OBJECTIVE A
According to the Tesla Model 3 analysis, what inspired it?
OBJECTIVE B
Say whether each statement agrees with the Tesla Model 3 analysis, and back each yes or no with the deciding words from it, quoted exactly. (i) The analysis compares the number of Model 3 listings with the number of cars delivered so far. (ii) The premium or discount on used Model 3s is measured from the asking prices of active listings. (iii) The Autopilot purchase rate is checked against past estimates for the Model S and X.
OBJECTIVE C
Write the next part of the Tesla Model 3 analysis, starting after its list of purposes.

SOURCE EXTRACT
______

Recent commentary related to perceived demand for the Tesla Model 3 was the inspiration for this analysis. The details are outlined below.
Purpose of Analysis:
- Volume of listings: Determine the approximate cumulative number of Model 3s listed online relative to the number of cars that have been delivered to date. Is the volume of listings in-line with standard used car-market behavior?
- Sales price of sold listings relative to MSRP: At what premium or discount are used Model 3s selling at on average based on completed transactions? Is the Model 3 demanding a “scarcity premium”?
- Obtain an estimated Average Selling Price (NYSE:ASP) to-date: Analyze MSRPs of individual listings to determine approximate current ASP of Model 3.
- Determine percentage of customers purchasing Autopilot and other “pure margin” options: What is the Model 3 Autopilot purchase-rate at delivery? Is this in-line with past estimates for the Model S & X rate and past statements by the company?

______

SUPPLIED INFORMATION
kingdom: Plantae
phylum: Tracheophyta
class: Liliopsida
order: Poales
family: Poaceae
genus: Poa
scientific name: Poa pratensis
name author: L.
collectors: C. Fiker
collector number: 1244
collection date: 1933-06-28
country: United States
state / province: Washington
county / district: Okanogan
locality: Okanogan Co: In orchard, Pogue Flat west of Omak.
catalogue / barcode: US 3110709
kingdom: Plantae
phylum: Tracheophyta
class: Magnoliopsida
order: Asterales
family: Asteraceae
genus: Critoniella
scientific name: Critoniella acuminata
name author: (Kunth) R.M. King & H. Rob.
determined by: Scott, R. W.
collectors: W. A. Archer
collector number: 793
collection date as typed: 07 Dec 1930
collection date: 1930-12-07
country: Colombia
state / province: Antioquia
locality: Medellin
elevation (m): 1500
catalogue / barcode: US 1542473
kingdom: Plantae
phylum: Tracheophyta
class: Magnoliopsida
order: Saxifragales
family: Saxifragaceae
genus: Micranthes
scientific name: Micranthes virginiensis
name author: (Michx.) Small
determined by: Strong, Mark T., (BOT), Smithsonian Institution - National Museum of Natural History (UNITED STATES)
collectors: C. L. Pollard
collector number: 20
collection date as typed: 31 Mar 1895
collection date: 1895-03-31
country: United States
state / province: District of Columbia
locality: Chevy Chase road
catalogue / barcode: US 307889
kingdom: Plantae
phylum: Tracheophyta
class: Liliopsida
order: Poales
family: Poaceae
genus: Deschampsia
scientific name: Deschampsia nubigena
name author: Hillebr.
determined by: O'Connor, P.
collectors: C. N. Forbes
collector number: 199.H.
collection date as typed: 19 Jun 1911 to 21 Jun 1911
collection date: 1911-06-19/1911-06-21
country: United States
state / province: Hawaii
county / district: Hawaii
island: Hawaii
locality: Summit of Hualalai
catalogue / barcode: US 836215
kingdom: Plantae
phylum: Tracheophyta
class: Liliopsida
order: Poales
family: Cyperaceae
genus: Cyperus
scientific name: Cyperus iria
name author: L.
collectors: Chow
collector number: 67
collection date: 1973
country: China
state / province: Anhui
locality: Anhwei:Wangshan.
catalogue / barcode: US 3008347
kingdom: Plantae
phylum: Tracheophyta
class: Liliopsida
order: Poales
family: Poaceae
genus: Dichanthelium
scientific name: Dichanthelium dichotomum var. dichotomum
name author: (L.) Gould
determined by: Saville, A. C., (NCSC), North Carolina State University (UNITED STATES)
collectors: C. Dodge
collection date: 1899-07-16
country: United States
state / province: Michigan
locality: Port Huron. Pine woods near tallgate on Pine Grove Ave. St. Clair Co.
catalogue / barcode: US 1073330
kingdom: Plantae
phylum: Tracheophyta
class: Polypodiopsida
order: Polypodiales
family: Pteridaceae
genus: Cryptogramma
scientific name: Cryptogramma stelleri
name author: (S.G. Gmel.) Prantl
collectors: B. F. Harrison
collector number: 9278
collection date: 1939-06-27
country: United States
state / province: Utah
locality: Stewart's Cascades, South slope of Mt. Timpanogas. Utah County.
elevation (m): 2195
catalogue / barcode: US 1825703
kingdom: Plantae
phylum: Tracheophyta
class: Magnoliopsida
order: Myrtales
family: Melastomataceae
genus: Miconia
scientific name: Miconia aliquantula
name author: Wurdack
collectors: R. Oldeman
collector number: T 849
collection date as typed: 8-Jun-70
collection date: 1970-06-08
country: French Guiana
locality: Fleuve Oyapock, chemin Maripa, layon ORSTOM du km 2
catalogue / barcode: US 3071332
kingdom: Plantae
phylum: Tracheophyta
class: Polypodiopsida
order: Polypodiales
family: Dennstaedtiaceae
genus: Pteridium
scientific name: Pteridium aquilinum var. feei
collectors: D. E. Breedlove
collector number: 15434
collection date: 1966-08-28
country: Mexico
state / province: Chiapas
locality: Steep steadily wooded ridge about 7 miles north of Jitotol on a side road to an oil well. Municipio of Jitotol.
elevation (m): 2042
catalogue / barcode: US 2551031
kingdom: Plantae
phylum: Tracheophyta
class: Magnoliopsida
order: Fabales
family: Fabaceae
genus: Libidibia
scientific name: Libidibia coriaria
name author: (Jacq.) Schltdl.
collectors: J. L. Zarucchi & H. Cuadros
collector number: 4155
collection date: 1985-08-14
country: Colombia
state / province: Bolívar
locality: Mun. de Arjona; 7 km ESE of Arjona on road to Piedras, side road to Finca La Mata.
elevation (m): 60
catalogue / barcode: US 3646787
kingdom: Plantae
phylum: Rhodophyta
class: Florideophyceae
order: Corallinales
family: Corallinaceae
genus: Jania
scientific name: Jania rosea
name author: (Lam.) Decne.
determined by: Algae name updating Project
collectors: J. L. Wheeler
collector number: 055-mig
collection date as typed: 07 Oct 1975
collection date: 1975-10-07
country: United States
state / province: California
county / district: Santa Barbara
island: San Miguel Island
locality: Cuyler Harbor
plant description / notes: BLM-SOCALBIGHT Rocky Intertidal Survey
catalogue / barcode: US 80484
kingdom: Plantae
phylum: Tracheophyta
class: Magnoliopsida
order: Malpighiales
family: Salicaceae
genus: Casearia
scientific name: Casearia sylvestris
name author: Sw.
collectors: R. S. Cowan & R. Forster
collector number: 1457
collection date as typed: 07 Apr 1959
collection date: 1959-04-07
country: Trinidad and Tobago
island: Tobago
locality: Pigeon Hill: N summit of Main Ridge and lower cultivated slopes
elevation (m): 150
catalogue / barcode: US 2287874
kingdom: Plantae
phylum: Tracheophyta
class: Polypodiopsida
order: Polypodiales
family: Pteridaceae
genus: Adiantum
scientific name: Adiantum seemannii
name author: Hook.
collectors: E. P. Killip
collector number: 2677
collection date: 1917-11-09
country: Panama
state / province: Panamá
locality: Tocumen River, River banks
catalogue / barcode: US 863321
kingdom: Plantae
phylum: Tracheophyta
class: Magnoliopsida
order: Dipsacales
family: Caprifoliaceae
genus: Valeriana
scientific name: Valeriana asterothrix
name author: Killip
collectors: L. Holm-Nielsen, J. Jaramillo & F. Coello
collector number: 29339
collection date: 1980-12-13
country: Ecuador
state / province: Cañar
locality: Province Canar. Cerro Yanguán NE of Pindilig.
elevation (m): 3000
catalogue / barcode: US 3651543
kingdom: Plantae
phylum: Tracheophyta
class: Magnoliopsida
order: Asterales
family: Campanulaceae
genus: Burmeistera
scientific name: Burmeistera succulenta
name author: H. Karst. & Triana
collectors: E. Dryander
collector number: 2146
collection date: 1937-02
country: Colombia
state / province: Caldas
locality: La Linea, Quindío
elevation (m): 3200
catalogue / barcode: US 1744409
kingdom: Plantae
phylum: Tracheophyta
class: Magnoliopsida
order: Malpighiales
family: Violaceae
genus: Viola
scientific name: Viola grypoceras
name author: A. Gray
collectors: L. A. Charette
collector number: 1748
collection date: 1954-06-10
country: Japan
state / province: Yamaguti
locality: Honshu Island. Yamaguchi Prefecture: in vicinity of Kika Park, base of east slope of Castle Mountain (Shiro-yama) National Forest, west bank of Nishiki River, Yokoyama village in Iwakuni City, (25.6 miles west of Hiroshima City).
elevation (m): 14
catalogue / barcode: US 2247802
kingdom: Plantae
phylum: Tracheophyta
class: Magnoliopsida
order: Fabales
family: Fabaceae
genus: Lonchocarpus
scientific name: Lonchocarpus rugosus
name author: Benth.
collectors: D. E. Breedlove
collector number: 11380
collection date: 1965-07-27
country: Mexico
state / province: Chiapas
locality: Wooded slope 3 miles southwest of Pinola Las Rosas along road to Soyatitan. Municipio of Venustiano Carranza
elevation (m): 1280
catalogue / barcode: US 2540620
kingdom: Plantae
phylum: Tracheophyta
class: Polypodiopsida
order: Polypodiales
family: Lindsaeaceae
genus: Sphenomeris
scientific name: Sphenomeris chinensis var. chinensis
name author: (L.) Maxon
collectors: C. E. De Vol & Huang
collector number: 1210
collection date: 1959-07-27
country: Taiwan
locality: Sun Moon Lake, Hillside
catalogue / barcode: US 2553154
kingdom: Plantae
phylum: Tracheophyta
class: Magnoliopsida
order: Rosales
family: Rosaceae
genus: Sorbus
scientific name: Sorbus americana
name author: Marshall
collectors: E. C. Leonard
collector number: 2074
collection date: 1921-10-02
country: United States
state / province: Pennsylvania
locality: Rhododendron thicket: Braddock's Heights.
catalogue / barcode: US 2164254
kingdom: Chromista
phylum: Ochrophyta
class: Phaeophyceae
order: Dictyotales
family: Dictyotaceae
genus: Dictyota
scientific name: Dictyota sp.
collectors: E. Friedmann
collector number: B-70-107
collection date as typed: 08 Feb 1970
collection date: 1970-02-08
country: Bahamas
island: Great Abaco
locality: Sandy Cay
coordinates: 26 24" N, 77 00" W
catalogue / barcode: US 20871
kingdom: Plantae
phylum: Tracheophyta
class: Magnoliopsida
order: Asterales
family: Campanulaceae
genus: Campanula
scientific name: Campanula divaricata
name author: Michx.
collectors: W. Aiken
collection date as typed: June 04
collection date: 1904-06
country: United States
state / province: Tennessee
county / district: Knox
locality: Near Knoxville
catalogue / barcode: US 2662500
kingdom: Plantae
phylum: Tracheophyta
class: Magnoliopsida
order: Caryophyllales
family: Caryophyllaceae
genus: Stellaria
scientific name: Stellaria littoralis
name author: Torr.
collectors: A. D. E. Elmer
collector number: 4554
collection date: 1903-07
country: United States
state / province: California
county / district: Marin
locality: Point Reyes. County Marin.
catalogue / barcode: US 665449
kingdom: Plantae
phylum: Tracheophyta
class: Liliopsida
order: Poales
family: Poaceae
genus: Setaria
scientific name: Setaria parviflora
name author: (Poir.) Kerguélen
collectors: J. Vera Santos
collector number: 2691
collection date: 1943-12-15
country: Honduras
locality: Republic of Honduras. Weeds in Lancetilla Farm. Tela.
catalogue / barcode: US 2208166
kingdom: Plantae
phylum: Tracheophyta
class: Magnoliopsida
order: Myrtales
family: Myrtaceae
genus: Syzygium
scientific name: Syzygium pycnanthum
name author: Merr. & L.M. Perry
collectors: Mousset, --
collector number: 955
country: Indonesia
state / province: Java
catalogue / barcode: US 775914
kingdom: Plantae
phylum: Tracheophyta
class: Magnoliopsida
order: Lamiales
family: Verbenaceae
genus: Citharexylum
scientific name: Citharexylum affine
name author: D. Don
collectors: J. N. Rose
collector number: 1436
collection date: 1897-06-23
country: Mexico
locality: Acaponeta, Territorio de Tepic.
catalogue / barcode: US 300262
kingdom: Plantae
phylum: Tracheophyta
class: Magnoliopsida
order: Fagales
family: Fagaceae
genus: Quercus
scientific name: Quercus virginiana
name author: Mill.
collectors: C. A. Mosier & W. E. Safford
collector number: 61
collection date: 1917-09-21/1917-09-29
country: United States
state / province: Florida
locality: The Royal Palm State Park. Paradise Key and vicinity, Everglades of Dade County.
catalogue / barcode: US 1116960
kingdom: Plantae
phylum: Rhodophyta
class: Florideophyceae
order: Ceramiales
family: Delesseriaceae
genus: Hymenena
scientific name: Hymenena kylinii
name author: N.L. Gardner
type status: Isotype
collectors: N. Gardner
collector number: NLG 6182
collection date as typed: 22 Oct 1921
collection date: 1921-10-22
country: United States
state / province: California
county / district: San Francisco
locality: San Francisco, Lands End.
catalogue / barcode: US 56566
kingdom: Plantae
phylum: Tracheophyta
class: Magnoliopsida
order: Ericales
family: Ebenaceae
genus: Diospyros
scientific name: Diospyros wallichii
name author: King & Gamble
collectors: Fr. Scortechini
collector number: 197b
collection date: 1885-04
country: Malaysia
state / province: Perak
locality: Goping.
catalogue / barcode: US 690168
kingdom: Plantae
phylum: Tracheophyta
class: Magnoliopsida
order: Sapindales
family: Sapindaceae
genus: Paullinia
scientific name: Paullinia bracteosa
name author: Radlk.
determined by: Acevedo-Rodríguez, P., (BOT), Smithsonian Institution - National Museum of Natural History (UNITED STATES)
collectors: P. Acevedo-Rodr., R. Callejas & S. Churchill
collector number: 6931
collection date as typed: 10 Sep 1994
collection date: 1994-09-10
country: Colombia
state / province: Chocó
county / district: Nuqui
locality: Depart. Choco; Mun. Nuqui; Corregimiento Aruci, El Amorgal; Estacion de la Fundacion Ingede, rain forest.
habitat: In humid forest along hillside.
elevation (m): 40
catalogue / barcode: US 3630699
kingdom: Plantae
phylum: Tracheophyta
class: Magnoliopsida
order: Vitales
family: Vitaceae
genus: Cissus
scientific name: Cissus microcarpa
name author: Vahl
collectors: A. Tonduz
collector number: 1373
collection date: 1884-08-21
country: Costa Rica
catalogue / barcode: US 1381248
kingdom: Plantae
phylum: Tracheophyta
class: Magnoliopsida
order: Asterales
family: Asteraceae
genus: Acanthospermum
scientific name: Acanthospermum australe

______

FINAL RESULT A
Recent commentary related to perceived demand for the Tesla Model 3.

FINAL RESULT B
(i) Yes: "relative to the number of cars that have been delivered to date"
(ii) No: "based on completed transactions"
(iii) Yes: "Is this in-line with past estimates for the Model S & X rate"

FINAL RESULT C
Approach & Sources:
Online used-vehicle listing sources were used to compile data about the Tesla Model 3 used-car market. The following sources were used: EBay, Craiglist, Facebook, Autotrader, Car Gurus, 24nova, Cars.com, Only Used Tesla, Truecar, Tesla Motors Club, Model 3 Owners Club, and Autolist. All online listings identified as a legitimate current or past Model 3 listing were added to the dataset and included in the analysis. MSRP for each listing was estimated based on information given. In cases where listing details were unclear, MSRP was not estimated. Duplicates that existed across sites were manually deleted, although a small number may still remain due to manual error.
Definition of Terms:
Total Cumulative Deliveries: Total listings currently For Sale + Total Delisted Listings + Total Sold listings. This is the cumulative total amount of Model 3 customers that we have been identified as attempting to sell their car.
Total Sold: Total cars sold on EBay. Sold data was exclusively taken from EBay, the only site with clear sales history. On sources other than EBay, when cars are sold they are instead labelled as “delisted”.
Total Sold (Price Indeterminable): Total cars identified as sold where sales price was indeterminable. (Maximum sales price shown instead)
Total For Sale: Listings that are currently on the internet.
Total De-listed: Listings that were analyzed as for sale and then later removed from online.
Premium/Discount:Listing or sale price compared to estimated MSRP.
Estimated Profit/Loss (Seller):This is the estimated profit/loss on a listing after tax and when the $7,500 tax credit is priced in to the listing.
Premium/Discount (with Federal Tax Credit Opportunity Cost):This prices in the apparent “opportunity cost” to a used buyer (to-date) of not being eligible for the federal tax credit like they otherwise would be in a new-car sale. We estimate this cost to be $1,500 for cars sold up to the end of June.
To view data used in this analysis, click here.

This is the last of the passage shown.